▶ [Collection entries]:
+ + +
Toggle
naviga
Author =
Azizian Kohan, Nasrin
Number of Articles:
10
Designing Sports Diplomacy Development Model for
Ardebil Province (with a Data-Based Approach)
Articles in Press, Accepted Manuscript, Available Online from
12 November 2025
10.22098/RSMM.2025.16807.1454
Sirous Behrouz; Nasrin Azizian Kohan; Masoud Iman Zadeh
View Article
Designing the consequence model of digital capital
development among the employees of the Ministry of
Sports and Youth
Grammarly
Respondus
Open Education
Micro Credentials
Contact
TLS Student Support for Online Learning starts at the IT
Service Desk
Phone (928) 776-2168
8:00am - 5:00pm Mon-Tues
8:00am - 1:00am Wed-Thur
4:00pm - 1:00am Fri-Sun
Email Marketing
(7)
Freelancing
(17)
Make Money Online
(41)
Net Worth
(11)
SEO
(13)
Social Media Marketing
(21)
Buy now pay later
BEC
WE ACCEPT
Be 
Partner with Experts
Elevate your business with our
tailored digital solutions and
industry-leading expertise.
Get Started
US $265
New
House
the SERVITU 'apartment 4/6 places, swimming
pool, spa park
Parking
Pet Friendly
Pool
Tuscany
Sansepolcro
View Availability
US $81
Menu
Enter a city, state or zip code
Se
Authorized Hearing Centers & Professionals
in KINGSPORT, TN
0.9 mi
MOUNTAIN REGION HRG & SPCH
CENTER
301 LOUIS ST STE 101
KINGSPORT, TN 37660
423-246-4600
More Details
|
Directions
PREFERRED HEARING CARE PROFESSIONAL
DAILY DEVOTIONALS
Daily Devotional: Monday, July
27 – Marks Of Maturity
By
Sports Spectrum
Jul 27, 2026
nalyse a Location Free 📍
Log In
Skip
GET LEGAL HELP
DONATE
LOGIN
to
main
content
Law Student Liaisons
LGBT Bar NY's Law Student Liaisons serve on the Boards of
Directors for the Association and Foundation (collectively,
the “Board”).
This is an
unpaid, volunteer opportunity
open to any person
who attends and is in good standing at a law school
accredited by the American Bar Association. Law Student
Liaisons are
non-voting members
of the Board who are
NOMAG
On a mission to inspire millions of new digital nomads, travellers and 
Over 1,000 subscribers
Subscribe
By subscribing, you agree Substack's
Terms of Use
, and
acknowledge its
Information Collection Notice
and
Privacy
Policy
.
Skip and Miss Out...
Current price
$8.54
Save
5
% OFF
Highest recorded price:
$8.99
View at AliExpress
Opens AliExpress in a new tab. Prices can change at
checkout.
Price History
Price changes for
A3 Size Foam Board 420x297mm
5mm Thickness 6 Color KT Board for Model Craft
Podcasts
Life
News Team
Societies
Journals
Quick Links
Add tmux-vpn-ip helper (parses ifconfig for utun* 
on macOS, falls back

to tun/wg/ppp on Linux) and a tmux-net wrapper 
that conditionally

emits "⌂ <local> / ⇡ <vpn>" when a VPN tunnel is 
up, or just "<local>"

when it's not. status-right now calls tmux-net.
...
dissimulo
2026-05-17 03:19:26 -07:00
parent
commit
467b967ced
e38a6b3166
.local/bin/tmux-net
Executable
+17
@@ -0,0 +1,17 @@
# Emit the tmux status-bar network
+ + +
▶ [Task directions]: Output all of the records above unchanged.

▶ [Result]:
Toggle
naviga
Author =
Azizian Kohan, Nasrin
Number of Articles:
10
Designing Sports Diplomacy Development Model for
Ardebil Province (with a Data-Based Approach)
Articles in Press, Accepted Manuscript, Available Online from
12 November 2025
10.22098/RSMM.2025.16807.1454
Sirous Behrouz; Nasrin Azizian Kohan; Masoud Iman Zadeh
View Article
Designing the consequence model of digital capital
development among the employees of the Ministry of
Sports and Youth
Grammarly
Respondus
Open Education
Micro Credentials
Contact
TLS Student Support for Online Learning starts at the IT
Service Desk
Phone (928) 776-2168
8:00am - 5:00pm Mon-Tues
8:00am - 1:00am Wed-Thur
4:00pm - 1:00am Fri-Sun
Email Marketing
(7)
Freelancing
(17)
Make Money Online
(41)
Net Worth
(11)
SEO
(13)
Social Media Marketing
(21)
Buy now pay later
BEC
WE ACCEPT
Be 
Partner with Experts
Elevate your business with our
tailored digital solutions and
industry-leading expertise.
Get Started
US $265
New
House
the SERVITU 'apartment 4/6 places, swimming
pool, spa park
Parking
Pet Friendly
Pool
Tuscany
Sansepolcro
View Availability
US $81
Menu
Enter a city, state or zip code
Se
Authorized Hearing Centers & Professionals
in KINGSPORT, TN
0.9 mi
MOUNTAIN REGION HRG & SPCH
CENTER
301 LOUIS ST STE 101
KINGSPORT, TN 37660
423-246-4600
More Details
|
Directions
PREFERRED HEARING CARE PROFESSIONAL
DAILY DEVOTIONALS
Daily Devotional: Monday, July
27 – Marks Of Maturity
By
Sports Spectrum
Jul 27, 2026
nalyse a Location Free 📍
Log In
Skip
GET LEGAL HELP
DONATE
LOGIN
to
main
content
Law Student Liaisons
LGBT Bar NY's Law Student Liaisons serve on the Boards of
Directors for the Association and Foundation (collectively,
the “Board”).
This is an
unpaid, volunteer opportunity
open to any person
who attends and is in good standing at a law school
accredited by the American Bar Association. Law Student
Liaisons are
non-voting members
of the Board who are
NOMAG
On a mission to inspire millions of new digital nomads, travellers and 
Over 1,000 subscribers
Subscribe
By subscribing, you agree Substack's
Terms of Use
, and
acknowledge its
Information Collection Notice
and
Privacy
Policy
.
Skip and Miss Out...
Current price
$8.54
Save
5
% OFF
Highest recorded price:
$8.99
View at AliExpress
Opens AliExpress in a new tab. Prices can change at
checkout.
Price History
Price changes for
A3 Size Foam Board 420x297mm
5mm Thickness 6 Color KT Board for Model Craft
Podcasts
Life
News Team
Societies
Journals
Quick Links
Add tmux-vpn-ip helper (parses ifconfig for utun* 
on macOS, falls back

to tun/wg/ppp on Linux) and a tmux-net wrapper 
that conditionally

emits "⌂ <local> / ⇡ <vpn>" when a VPN tunnel is 
up, or just "<local>"

when it's not. status-right now calls tmux-net.
...
dissimulo
2026-05-17 03:19:26 -07:00
parent
commit
467b967ced
e38a6b3166
.local/bin/tmux-net
Executable
+17
@@ -0,0 +1,17 @@
# Emit the tmux status-bar network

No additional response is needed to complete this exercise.